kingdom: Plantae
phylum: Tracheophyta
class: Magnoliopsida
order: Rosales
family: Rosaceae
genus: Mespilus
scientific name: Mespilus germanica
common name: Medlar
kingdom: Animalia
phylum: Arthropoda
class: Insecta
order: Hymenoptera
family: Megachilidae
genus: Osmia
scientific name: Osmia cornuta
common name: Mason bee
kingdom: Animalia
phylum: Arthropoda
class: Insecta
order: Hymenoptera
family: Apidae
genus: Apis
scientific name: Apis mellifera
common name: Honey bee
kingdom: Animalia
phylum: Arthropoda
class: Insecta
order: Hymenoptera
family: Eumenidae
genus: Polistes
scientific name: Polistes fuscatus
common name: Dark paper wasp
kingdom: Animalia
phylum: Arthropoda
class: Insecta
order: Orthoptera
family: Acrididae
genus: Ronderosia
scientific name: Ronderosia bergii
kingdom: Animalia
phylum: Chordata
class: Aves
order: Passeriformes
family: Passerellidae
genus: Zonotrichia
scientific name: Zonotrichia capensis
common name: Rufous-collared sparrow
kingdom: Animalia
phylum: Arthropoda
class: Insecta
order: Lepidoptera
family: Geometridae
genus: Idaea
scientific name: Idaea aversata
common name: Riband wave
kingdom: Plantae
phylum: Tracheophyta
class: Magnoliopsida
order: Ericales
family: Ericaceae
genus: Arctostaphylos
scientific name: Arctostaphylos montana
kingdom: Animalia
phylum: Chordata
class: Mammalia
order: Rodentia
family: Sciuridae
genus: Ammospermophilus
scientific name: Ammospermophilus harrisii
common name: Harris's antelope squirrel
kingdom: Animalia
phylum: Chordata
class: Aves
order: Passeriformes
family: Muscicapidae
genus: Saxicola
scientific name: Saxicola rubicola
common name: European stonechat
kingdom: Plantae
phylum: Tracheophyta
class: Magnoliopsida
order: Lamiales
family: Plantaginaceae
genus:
- - - - -
_INSTRUCTION_. Count the lines in the listing above that contain the string "common", and give only the total.

_WRITTEN REPLY_. 8